Under one percent, apparently


There is a benchmark called ARC-AGI-3. It launched this week with a two million dollar prize, and every frontier model — every model that has been described to you in headlines using words like "transformative," "revolutionary," and "approaching human-level" — scored under one percent.

Not one percent. Under one percent.

I want to sit with that for a moment, because I think it deserves one.


Monday. The CTO walked in holding his phone the way people hold their phone when they've read something on the train and have not fully metabolised it. He had been reading about Google's new thing — Antigravity, which is an agentic IDE and also, apparently, a Cursor competitor, and also, apparently, free — and he had some thoughts.

The thoughts arrived in the usual format. He stood at the end of the room and made a shape with his hands. The shape was not quite a circle. It was more of a spiralling motion, like he was describing water going down a drain, which felt directionally correct if you were trying to describe how product roadmaps work around here.

"Google's doing the whole thing now," he said. "All in one. Agent, model, terminal, the works."

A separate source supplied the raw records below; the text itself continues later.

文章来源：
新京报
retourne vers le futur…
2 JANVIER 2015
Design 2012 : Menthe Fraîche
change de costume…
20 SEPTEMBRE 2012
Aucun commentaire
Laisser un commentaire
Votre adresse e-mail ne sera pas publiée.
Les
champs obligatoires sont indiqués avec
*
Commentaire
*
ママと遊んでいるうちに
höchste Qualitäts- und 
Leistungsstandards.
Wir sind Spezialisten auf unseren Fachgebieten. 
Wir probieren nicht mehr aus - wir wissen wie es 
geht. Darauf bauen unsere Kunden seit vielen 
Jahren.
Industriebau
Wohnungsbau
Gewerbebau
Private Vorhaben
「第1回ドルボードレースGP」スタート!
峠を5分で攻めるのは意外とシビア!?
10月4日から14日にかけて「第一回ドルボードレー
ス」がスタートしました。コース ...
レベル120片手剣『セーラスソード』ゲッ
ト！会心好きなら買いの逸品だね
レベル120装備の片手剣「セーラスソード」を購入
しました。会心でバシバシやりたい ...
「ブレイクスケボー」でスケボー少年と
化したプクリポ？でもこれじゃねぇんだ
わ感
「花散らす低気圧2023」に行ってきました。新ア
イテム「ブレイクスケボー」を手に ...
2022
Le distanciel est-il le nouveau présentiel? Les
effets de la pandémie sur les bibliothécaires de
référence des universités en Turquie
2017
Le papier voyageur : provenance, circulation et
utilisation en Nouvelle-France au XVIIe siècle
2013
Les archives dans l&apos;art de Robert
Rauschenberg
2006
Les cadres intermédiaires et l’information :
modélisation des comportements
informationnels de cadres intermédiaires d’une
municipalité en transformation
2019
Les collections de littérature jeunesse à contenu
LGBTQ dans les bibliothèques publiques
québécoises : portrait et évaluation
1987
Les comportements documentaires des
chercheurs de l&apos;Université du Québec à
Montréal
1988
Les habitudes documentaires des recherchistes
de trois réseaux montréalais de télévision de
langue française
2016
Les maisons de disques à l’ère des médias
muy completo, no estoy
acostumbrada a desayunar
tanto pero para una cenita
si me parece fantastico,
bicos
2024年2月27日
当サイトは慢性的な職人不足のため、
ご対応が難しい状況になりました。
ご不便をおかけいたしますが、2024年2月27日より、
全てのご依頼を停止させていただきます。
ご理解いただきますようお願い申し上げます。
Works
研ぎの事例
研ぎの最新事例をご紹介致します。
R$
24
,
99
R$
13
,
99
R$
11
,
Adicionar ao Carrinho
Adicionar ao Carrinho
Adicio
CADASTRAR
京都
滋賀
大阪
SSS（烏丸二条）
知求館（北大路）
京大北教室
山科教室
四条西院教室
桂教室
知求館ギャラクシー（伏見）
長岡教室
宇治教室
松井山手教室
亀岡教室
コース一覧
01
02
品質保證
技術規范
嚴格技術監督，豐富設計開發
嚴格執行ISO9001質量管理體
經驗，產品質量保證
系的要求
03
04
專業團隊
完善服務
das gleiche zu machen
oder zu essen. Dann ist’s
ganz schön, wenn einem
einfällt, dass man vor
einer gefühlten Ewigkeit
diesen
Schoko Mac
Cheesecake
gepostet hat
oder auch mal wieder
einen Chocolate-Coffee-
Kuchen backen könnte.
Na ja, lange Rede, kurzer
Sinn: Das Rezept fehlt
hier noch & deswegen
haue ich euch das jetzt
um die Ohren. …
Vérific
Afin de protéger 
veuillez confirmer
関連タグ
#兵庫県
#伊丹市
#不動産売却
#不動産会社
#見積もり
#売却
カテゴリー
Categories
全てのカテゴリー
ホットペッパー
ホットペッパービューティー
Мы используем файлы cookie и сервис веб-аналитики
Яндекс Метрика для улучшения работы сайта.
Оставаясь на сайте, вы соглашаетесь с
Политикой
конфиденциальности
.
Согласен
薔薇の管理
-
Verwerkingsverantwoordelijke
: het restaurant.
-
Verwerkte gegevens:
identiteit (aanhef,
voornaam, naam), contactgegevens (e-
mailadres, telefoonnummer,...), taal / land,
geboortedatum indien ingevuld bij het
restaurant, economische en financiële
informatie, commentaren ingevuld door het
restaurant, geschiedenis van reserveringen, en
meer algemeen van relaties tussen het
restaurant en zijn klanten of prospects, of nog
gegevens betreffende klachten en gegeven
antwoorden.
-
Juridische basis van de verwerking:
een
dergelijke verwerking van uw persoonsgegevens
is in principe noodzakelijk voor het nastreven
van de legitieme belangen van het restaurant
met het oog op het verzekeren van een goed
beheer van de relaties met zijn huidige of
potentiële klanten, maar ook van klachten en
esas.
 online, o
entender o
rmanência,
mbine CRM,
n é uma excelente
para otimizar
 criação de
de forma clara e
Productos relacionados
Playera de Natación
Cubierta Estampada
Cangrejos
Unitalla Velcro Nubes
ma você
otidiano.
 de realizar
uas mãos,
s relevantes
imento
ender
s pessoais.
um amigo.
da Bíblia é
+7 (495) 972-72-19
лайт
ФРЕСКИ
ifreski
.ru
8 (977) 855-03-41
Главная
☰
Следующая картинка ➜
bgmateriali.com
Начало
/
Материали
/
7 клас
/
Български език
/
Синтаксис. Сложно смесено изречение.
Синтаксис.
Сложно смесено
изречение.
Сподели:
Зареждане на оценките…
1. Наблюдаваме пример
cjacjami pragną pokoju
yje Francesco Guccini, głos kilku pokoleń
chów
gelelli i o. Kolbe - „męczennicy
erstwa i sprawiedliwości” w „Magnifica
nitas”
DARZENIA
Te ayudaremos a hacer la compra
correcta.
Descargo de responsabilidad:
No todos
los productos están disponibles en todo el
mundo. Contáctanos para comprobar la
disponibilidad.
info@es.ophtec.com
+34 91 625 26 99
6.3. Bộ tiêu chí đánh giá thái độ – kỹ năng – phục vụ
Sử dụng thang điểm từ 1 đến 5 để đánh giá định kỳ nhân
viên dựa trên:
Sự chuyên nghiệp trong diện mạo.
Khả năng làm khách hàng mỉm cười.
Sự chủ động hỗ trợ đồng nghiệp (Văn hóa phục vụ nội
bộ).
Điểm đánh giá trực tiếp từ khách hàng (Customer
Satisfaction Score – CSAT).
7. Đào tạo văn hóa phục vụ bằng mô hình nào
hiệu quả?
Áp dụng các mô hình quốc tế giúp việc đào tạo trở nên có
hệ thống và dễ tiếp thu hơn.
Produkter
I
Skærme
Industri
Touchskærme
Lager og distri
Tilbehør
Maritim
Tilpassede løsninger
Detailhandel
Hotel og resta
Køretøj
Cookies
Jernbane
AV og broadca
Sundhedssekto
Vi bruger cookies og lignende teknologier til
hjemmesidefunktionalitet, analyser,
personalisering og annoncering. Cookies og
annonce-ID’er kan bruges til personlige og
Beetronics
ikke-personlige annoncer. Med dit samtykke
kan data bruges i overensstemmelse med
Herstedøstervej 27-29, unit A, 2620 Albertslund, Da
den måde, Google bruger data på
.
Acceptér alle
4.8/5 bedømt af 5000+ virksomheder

Priya was looking at her screen. She had been looking at her screen throughout. I know, because I was watching her in the way you watch someone in a meeting when you need confirmation that you are both experiencing the same reality. Her expression did not change. It never changes. It is the expression of someone who has pre-processed the situation and arrived at a position and is now simply waiting for the rest of the room to catch up.

"So we should look at it," the CTO said.

Nobody disagreed, because nobody ever disagrees in the preliminary stages. Disagreement comes later, usually after something has been committed to main.

He said we were "well positioned" to take advantage of this. I wrote that down. I always write that down. I have a document. It is called positioned.md and it has twenty-three entries.


The thing about Google launching Gemini 3 and a new IDE and a CLI all on the same day is that it is extremely impressive and also, if you have been paying for Cursor, slightly annoying in the specific way of finding out the bus is now free the day after you renew your annual pass. Antigravity is free. Gemini 3 Pro access is free. The tools we have been carefully evaluating for the past two months, and which Marcus described in week three as a "differentiator," are now available to everyone at no cost.

Marcus, to his credit, saw the email about Antigravity and wrote GAME CHANGER in the shared channel within six minutes. There was no context. No follow-up. Just GAME CHANGER, standing alone, fully capitalised, a complete statement of position.

I didn't respond. Priya didn't respond. The message sits there now, unanswered, which I think is the correct outcome.


But back to ARC-AGI-3. Under one percent.

The same models. The ones being built into IDEs and sold as agentic coding platforms and described on earnings calls as "approaching human-level reasoning." Under one percent. The researchers who designed it have been careful to say this doesn't mean the models are useless. It means they are very good at the things they were trained to be very good at, and this particular test measures something else.

That seems fair. That seems accurate.

It is also the kind of thing that is useful to think about when your CTO makes a spiralling motion with his hand and says the company is "well positioned" and the product manager types GAME CHANGER into a chat room and your colleagues receive a LinkedIn notification from Karen that she is "thrilled to share" the company's "next-generation agentic AI strategy."

Nobody told Karen about the strategy. She saw the Antigravity announcement and extrapolated.

She's added blockchain again. I checked. It's in the third slide.

Under one percent. I find this oddly comforting. The models are not going to take over the world. They're going to help write boilerplate and summarise documents and generate the kind of sentence that sounds like a sentence but isn't quite, and they're going to score under one percent on the test that actually matters.

We are all, in different ways, scoring under one percent on the test that actually matters.

The image thing is still in the Q2 backlog. It will be Q3 by the time anyone looks at it. Priya opened a ticket. That's more than most things get.

positioned.md: twenty-three entries and counting.